工事に関する条件は、キッチン・浴室・トイレ・玄関のいずれか2箇所を増設リフォームすること、リフォーム費用が50万円以上であることの2つです。なお、これらの条件を満たしていても、特例を受けようとしている年の所得が3,000万円を超える場合は税額控除の適用を受けることができません。そのため、制度を利用する場合は所得のことも確認しておきましょう。

 

・居住に関する条件

住宅の三世代同居改修工事等に係る特例の目的は、一定期間に渡る同居です。そのため、すぐに家族のもとを離れることがないよう住宅に三世代が居住していることや、中学生以下の子や孫がいることも条件に含まれています。

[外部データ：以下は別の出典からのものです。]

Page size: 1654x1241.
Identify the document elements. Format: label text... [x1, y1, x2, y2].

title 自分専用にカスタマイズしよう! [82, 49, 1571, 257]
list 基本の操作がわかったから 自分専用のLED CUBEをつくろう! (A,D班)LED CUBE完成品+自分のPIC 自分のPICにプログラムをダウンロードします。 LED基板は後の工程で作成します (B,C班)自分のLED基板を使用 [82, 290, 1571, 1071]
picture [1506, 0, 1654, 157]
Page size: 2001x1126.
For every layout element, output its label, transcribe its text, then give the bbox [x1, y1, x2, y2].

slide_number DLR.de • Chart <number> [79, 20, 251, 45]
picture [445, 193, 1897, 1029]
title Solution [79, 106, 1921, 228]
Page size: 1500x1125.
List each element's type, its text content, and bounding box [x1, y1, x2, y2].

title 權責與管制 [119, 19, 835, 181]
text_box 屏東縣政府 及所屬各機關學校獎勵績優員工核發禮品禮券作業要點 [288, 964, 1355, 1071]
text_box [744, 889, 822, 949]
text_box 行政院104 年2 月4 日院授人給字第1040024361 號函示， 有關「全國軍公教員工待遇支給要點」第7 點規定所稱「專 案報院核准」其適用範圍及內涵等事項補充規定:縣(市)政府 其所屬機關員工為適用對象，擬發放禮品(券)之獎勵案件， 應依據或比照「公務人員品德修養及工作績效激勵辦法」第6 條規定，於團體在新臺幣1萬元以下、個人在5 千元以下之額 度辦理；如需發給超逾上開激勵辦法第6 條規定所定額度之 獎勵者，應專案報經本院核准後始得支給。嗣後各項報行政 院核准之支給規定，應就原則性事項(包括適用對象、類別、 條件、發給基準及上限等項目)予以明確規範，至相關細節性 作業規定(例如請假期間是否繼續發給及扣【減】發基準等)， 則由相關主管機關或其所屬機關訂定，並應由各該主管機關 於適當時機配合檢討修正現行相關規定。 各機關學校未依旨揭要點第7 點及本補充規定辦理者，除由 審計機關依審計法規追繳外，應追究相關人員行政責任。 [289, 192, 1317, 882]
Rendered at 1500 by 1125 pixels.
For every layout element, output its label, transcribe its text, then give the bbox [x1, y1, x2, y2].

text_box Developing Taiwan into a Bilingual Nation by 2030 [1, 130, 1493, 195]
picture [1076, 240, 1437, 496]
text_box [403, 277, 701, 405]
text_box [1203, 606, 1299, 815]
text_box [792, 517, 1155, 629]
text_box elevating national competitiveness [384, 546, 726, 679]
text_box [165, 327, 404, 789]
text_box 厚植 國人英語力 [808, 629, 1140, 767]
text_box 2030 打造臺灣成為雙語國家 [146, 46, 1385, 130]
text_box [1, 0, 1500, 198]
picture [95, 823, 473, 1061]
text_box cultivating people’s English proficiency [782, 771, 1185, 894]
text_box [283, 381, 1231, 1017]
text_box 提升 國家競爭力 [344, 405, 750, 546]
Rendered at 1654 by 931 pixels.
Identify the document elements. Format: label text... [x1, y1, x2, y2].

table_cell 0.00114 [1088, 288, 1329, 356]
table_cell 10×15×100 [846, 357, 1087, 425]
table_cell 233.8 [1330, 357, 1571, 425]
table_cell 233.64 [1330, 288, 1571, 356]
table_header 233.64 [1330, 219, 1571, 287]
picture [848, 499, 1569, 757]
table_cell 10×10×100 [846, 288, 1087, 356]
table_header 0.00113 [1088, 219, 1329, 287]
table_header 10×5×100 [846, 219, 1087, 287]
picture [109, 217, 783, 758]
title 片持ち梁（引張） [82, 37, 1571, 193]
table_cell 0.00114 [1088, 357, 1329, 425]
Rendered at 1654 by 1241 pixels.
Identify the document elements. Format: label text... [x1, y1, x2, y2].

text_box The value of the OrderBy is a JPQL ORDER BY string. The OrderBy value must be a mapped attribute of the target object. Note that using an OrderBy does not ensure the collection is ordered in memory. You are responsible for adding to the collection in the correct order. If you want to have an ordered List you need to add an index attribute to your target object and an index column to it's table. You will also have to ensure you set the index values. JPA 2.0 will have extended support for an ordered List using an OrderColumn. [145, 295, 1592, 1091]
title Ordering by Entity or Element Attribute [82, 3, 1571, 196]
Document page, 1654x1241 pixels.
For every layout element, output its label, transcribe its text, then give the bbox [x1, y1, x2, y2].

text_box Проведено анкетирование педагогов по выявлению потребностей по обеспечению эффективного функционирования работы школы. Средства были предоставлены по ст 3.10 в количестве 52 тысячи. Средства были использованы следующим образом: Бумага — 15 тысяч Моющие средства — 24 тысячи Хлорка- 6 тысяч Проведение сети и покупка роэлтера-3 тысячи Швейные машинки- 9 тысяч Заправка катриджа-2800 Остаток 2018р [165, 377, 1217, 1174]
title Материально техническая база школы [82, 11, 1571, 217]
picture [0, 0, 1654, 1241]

改修工事を施したとしても三世代が居住していることを確認できなければ、当該特例を適用することはできません。なお、同居の実態確認は住民票の提出にて行うこととなっているため、特例を受ける場合は忘れないようにしましょう。

 

この特例は2016年4月1日~2019年6月30日までと補助期間が定められています。それゆえ、いつまでも適用されるわけではありません。したがって改修工事は、特例が受けられる期間内に行うことをおすすめします。

最後に

このように三世代同居改修工事をすると、空き家対策・税対策という2つの対策を同時に行うことができます。しかし、適用を受けるには複数の条件を満たす必要があるため、事前に確認しておくことが大切です。これから三世代での同居を考えている方、無駄な税金をかけないためにも空き家が出ないようにしたいという方は、ぜひ実家のリフォームを検討してみてはいかがでしょうか。